WHAT IS NEEDED »
Please write out the data exactly, line by line.

DATA TO PROCESS »
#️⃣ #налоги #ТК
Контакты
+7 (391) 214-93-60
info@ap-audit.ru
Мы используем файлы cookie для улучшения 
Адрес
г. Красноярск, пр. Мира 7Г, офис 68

RESULT OF THE EXERCISE »
#️⃣ #налоги #ТК
Контакты
+7 (391) 214-93-60
info@ap-audit.ru
Мы используем файлы cookie для улучшения 
Адрес
г. Красноярск, пр. Мира 7Г, офис 68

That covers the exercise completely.